## THE PROBLEM
Across the entries below, tally every line that holds the word "lines". Give only the tally.

(Items from a data source)

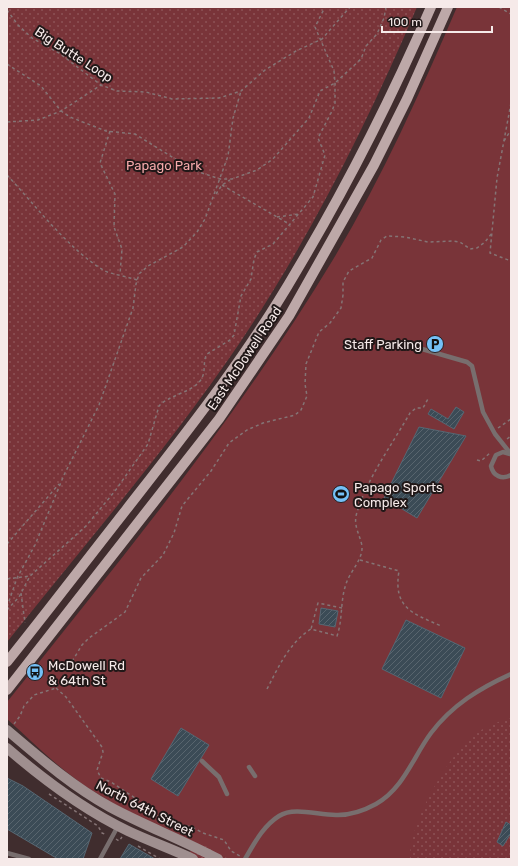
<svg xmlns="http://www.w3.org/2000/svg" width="518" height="866" viewBox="0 0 518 866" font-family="Rubik,sans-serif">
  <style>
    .grass { fill: #793439 }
    .park { fill: url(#park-dots) }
    .building { fill: url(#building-hatch); stroke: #566773 }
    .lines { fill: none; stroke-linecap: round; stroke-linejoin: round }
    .path { stroke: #857475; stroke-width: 1.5; stroke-dasharray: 3 3; stroke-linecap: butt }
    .service { stroke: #786e6e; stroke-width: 4.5 }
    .secondary { stroke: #9f8f8f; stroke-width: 10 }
    .primary { stroke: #bda8a8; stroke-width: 10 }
    .labels { text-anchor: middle; stroke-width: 4; stroke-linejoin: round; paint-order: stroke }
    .street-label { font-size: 13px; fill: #f6eae9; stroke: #211818 }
    .park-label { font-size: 13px; fill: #f6a9ab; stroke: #211818 }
    .poi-label { font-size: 13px; fill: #f6eae9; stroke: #211818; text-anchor: start }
  </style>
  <defs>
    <pattern id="park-dots" width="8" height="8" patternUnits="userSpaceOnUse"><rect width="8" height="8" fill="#793439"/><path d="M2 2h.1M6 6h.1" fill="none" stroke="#8d5256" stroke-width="1.8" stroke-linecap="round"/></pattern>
    <pattern id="building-hatch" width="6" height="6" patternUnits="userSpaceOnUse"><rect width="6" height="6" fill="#3b4b56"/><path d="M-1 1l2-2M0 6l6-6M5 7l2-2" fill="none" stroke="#58656e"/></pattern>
  </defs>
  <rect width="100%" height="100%" fill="#402d2e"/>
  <!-- grass -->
  <path class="grass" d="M457,7h54v852h-282c-43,-23 -91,-39 -133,-66 -33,-20 -60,-48 -89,-74v-17c115,-144 232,-286 327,-444 48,-80 86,-165 123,-251z"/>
  <!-- park -->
  <g class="park">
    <path d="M7,7h410c-49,115 -106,229 -176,334 -71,105 -155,202 -234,301z"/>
    <path d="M511,718v141h-101c-2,-34 38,-104 65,-125 10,-7 24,-13 36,-16z"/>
    <polygon points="198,842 229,859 184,859"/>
  </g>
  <!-- building -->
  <g class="building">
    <polygon points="456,407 464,412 454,429 428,414 431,409 448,419"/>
    <polygon points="419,427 466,436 417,518 384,498"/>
    <polygon points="321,608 338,611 335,627 319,624"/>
    <polygon points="406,620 465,648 441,698 382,669"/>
    <polygon points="181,728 209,745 178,796 151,779"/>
    <polygon points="7,778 23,786 92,833 83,859 58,859 7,829"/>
    <polygon points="506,822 511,825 511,833 503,846 497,842"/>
    <polygon points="129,844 155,859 120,859"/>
  </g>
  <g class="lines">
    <!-- path -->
    <g class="path">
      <polyline points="499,7 511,14"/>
      <polyline points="7,10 18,25 32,38 59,53 101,85 117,91 146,92 172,99 219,98 241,91 265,70 296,51 322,39 350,7"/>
      <polyline points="7,64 41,86 61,111 70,117 106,131 135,134 193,170 220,179 232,179 257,170 273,159 309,118 320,91 335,83 361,59 366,46 377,34 384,18 386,7"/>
      <polyline points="511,103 497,178 490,253 511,261"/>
      <polyline points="7,122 38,120 61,111 101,85"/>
      <polyline points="110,131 100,163 115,194 114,227 122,249 120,274"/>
      <polyline points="504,141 511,130"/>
      <path d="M7,175c28,30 63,76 98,96 6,3 24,6 32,9"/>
      <polyline points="222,185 289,224"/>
      <polyline points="216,194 222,185 230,180"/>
      <polyline points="277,217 299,214"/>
      <polyline points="498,428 511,419"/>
      <polyline points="507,439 511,436"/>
      <polyline points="477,460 481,461 491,452"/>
      <polyline points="7,544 59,484"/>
      <path d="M360,560l39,11c-6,37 13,42 42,55"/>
      <polyline points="7,579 30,576"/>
      <polyline points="21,593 25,623"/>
      <polyline points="7,607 17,578 35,545 64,475 99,405 133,308 136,284 139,274 148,266 183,247 197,232 205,219 228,156 233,118 241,91"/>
      <path d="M342,608l-24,-5 -7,26 26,7c6,-17 3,-35 9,-52 4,-13 17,-24 16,-38 -2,-11 -8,-19 -6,-30 8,-33 37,-73 54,-103l6,-5h7l6,-11"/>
      <path d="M7,610l12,-13 11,-21 56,-50 29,-35 33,-47 11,-38c10,-11 31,-13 41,-25 7,-9 2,-19 7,-27l23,-14 4,-5 7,-39 10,-17 3,-20 3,-7 16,-8 40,-47 12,-42 -7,-17 14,-27 3,-8v-20l-1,-12 -19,-44 10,-20"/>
      <polyline points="56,688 66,697 102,747 103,752 97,770 101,778 111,782 150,808 158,817 170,816 180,825 192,827 203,833 224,840 231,851 240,856"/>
      <path d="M267,689c12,-23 22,-46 44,-60"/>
      <polyline points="14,724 20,716 24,706 34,695 56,688 82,645 89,638 125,612 141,578 163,555 174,533 182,506 211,471 229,443 247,430 263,423 295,415 301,410 307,396 305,384 306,364 319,332 330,323 341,308 343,295 343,282 349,271 372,258 381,240 387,236 405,237 428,242 453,241 460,242 470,249 477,248 485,242 492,233"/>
      <polyline points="49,794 98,826 102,833 107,835"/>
      <polyline points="116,839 119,841 122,837"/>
      <polyline points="138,846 160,859"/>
    </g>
    <!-- service -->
    <g class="service">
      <polyline points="415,347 467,362 472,366 483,412 495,434 511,454"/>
      <path d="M510,454l-7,-2 -7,3 -5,11c2,10 11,14 20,9"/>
      <polyline points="202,761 219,777 227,794"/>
      <polyline points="249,767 255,776"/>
      <polyline points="7,853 29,859"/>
      <polyline points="100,859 118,826"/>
      <path d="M245,859c9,-15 18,-33 34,-43 16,-10 41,0 59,-1 13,0 27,-5 38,-11 28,-16 37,-47 55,-71 21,-28 49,-45 80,-59"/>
    </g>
    <!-- secondary -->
    <g class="secondary">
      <path d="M7,730c33,28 65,56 103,77 35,19 73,33 108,52"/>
      <path d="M7,748c37,32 77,62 121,83 21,10 44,18 65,28"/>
    </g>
    <!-- primary -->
    <g class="primary">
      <path d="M7,662c40,-50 79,-101 119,-152 60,-77 122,-155 171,-240 50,-84 95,-173 134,-263"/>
      <polyline points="7,690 219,419 289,316 374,165 407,99 448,7"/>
    </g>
  </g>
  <!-- icons -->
  <defs>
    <g id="parking-disc" transform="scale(0.9)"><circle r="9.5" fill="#74c0f6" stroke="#211818"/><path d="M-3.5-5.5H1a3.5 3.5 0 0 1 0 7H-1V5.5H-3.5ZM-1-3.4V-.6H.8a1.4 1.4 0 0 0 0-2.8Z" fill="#111"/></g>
    <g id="stadium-disc" transform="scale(0.9)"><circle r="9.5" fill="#74c0f6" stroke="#211818"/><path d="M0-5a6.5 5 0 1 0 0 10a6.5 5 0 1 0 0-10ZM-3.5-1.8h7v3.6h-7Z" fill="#111"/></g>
    <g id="bus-disc" transform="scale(0.9)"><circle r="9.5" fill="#74c0f6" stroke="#211818"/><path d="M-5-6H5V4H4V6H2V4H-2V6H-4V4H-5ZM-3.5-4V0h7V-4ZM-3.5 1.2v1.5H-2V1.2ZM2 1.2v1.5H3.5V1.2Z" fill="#111"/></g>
  </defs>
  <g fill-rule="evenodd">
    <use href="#parking-disc" x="435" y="344"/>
    <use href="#stadium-disc" x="341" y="494"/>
    <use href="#bus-disc" x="35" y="672"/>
  </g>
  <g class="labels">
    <!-- street labels -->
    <g class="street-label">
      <text transform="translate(74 54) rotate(33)" y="5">Big Butte Loop</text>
      <text transform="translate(244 358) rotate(-56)" y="5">East McDowell Road</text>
      <text transform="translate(145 808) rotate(27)" y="5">North 64th Street</text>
    </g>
    <!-- park labels -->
    <g class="park-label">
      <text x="164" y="170">Papago Park</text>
    </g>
    <!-- poi labels -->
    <g class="poi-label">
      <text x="422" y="349" text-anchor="end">Staff Parking</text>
      <text x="354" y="492">Papago Sports<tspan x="354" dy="15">Complex</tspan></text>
      <text x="48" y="670">McDowell Rd<tspan x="48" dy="15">&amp; 64th St</tspan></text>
    </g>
  </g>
  <!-- border -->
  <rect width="518" height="866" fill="none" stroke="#f6eae9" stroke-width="16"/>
  <!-- scale -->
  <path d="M382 26v6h110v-6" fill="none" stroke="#f6eae9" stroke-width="2"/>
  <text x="388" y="26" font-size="12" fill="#f6eae9" stroke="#211818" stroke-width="3" paint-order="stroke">100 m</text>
</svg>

## SOLUTION
2